The Oscar-winning comedy so funny it killed someone: “They carried him out dead”
In 2025, it’s not uncommon to be told, “You killed it!” if you do something exceptionally well. However, in the case of a 1988 Oscar-winning comedy starring John Cleese, Kevin Kline, and Jamie Lee Curtis, the idea that they “killed” in their efforts to make a hilarious film might make them feel a bit queasy.
This is because, in a quite surreal turn of events, A Fish Called Wanda is said to have caused a man to laugh himself to death at a screening.
Brilliantly, the origins of the film are as absurd as the movie itself. In 1983, Cleese was sitting by a hotel swimming pool with his friend Charles Crichton, a director he’d wanted to collaborate with back in the late 1960s, but it never worked out. They began to bat around ideas for a new comedy that Crichton could direct and Cleese star in. Hilariously, their future Oscar winner sprang from two disparate, silly notions: Cleese’s idea of a stuttering character struggling to deliver critical exposition, and Crichton’s desire to shoot a scene in which a steamroller flattens someone.
Ultimately, they came up with a batty crime caper about a gang of thieves who double-cross each other to be the first to get hold of some diamonds stolen by their incarcerated leader. Cleese played a repressed lawyer seduced by Curtis’ con woman into helping her find the diamonds while Kline portrayed Otto, supposedly a former CIA Agent, in the role that netted him the ‘Best Supporting Actor’ Oscar. Michael Palin, Cleese’s old Monty Python buddy, was also along for the ride as the stuttering animal lover who first got Cleese’s creative juices flowing.
“I think laughing yourself to death is a nice way to do it”.
John Cleese
The resulting movie turned out to be a Hollywood unicorn: an out-and-out comedy that was nominated for three Oscars, made nearly $200million at the box office, and was fawned over by critics. Crucially, though, it also made audiences roll in the aisles with laughter, which was music to the ears of Cleese and company. Well, right up until they found out about a certain Danish audiologist.

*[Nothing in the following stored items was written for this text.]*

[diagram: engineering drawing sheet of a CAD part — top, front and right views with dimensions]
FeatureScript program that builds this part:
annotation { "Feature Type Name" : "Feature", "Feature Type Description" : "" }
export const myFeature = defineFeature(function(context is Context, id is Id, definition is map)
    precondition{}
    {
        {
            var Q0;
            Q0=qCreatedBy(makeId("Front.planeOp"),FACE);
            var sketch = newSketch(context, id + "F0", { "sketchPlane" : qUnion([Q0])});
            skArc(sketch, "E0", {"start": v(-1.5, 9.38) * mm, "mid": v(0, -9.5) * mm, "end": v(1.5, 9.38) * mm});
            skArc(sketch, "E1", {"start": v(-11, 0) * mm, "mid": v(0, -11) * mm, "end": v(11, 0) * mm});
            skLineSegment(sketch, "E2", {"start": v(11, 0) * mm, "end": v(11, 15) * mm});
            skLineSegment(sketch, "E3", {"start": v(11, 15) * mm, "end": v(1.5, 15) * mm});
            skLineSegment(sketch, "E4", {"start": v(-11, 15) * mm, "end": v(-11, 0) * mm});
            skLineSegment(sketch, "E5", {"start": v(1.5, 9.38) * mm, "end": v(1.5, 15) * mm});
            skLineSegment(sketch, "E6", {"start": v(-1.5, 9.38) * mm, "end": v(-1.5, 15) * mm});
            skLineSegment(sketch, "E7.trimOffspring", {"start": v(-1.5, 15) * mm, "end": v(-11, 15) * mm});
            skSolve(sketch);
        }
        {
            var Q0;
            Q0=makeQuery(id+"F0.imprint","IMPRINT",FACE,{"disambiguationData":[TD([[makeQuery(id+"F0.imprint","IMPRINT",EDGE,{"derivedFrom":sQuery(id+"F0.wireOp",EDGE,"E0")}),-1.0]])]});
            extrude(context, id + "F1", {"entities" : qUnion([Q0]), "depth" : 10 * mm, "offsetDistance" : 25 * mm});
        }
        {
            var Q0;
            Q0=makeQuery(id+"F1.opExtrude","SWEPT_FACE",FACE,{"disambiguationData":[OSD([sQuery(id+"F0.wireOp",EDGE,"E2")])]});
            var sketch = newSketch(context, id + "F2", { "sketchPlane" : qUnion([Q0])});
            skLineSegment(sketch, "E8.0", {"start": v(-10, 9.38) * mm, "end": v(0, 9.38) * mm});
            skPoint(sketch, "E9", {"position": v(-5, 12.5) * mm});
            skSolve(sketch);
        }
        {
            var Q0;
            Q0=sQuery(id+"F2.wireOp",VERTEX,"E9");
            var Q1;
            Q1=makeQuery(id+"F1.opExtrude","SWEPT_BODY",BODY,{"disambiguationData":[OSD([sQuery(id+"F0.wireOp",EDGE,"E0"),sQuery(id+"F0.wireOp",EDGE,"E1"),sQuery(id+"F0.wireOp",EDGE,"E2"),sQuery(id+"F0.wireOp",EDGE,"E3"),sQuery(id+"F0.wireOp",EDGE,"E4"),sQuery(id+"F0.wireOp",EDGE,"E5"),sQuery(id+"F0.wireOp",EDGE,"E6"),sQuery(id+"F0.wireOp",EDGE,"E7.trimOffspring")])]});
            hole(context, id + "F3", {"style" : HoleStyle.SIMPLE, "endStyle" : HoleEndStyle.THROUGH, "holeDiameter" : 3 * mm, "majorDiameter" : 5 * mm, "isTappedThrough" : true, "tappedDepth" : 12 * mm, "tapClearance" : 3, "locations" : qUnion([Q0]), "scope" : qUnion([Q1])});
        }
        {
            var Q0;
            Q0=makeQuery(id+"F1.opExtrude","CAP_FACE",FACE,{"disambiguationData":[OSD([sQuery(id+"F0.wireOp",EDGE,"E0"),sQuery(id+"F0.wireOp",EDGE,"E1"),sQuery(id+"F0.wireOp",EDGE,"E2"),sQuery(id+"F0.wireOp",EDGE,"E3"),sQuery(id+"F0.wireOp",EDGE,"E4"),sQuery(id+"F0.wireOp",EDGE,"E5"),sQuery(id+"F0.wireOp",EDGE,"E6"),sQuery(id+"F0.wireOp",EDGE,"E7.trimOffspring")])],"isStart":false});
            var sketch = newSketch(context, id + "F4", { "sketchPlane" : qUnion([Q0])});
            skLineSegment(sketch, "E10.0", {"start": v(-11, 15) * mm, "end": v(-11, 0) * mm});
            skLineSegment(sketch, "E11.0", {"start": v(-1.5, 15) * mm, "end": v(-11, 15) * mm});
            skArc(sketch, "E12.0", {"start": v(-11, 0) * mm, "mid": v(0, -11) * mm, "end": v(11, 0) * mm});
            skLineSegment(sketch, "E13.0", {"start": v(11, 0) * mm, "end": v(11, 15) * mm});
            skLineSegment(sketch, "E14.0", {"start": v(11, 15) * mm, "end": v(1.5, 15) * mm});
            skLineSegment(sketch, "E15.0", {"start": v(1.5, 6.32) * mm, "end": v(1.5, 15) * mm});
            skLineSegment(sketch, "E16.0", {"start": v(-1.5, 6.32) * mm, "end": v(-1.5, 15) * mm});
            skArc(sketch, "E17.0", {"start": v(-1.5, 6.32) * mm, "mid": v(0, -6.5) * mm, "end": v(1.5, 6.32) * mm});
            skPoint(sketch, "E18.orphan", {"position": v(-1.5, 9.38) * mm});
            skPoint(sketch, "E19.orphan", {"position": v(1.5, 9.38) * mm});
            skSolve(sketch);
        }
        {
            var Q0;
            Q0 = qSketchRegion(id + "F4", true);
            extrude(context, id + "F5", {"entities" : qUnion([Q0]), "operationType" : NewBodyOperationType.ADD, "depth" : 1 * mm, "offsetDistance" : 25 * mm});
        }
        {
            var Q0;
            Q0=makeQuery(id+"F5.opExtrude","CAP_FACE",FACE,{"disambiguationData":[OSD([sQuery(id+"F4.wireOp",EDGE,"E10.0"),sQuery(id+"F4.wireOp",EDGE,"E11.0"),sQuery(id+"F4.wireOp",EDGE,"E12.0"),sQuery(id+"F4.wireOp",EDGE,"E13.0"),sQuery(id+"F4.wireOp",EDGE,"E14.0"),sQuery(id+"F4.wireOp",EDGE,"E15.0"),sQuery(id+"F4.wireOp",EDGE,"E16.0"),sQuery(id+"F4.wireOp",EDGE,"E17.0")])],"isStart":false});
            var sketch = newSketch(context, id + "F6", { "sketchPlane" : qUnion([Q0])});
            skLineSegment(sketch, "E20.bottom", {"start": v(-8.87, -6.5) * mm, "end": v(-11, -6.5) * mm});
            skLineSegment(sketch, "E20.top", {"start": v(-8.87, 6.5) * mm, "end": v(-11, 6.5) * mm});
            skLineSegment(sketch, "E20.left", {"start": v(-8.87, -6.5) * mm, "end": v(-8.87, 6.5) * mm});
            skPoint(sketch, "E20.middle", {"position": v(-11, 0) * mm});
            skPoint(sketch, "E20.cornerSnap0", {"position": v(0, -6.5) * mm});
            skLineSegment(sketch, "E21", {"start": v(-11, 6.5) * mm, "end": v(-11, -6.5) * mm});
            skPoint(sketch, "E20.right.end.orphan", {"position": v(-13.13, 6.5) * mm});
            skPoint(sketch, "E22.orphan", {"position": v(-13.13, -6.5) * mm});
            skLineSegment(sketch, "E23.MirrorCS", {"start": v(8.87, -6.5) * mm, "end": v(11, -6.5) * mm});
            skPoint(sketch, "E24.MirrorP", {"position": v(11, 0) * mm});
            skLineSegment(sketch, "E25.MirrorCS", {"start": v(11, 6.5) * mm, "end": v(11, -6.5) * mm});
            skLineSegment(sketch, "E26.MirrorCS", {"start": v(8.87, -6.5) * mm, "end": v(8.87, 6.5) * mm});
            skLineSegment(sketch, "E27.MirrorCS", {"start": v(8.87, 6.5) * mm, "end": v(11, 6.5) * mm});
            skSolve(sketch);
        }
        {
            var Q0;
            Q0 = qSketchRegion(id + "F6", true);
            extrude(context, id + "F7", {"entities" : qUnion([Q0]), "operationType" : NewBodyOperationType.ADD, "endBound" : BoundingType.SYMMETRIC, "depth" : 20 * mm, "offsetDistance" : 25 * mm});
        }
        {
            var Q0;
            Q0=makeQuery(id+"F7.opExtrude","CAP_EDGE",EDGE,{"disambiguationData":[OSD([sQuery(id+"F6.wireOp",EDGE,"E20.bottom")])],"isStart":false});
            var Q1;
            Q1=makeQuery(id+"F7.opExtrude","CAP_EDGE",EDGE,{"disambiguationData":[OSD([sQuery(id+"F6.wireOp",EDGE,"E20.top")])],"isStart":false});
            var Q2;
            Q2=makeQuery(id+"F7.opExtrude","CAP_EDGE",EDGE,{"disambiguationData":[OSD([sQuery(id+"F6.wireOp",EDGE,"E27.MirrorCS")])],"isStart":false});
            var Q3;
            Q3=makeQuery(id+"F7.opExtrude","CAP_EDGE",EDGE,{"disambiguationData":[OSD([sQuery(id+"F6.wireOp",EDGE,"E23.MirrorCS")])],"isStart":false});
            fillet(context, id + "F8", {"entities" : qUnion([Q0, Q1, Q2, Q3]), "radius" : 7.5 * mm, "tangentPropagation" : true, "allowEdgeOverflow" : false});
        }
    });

In 1989, during a screening of the film, Dr Ole Bentzen began laughing uncontrollably only a few minutes in, and simply never stopped. As his medical assistant, Einer Randel, told Medicine Today, “I was shocked to hear him break out laughing like that. The next thing I knew, he was dead”.
According to Cleese, Bentzen was a well-known figure in the Danish town of Aarhus, and the Fawlty Towers legend claimed, “He had a huge laugh. A famous laugh. Very popular”. Then, with a bemused shake of the head, he said, “They carried him out dead. He’d had a heart attack”. Cleese wasn’t wrong, either; Bentzen’s official cause of death was heart fibrillation, which could have been brought on by excessive laughter that increased his heart rate.
When the cast and crew of the movie found out about Bentzen’s tragically unusual passing, Cleese and Palin couldn’t help thinking of a sketch they did with Monty Python two decades earlier about a joke so funny that it literally kills someone. In 2018, Palin told Vanity Fair, “That was an extraordinary and dreadful accident. He must have laughed very hard indeed. Quite a tribute… I think Python was actually a series of premonitions which are gradually coming true.”
Cleese, however, confessed that his initial reaction to hearing about Bentzen’s untimely demise was to use it to boost ticket sales for the movie. He even considered trying to contact the late doctor’s widow. After all, what could guarantee more butts in seats than advertising their comedy as something so funny that it might kill you? Thankfully, though, either he came to his senses or cooler heads prevailed, and he acknowledged, “I think we decided it was in too bad taste”.
Still, if you ask Cleese, dying while experiencing the joy of laughter isn’t the worst way to shuffle off this mortal coil. “I mean, we all have to go,” he mused, “And I think laughing yourself to death is a nice way to do it”.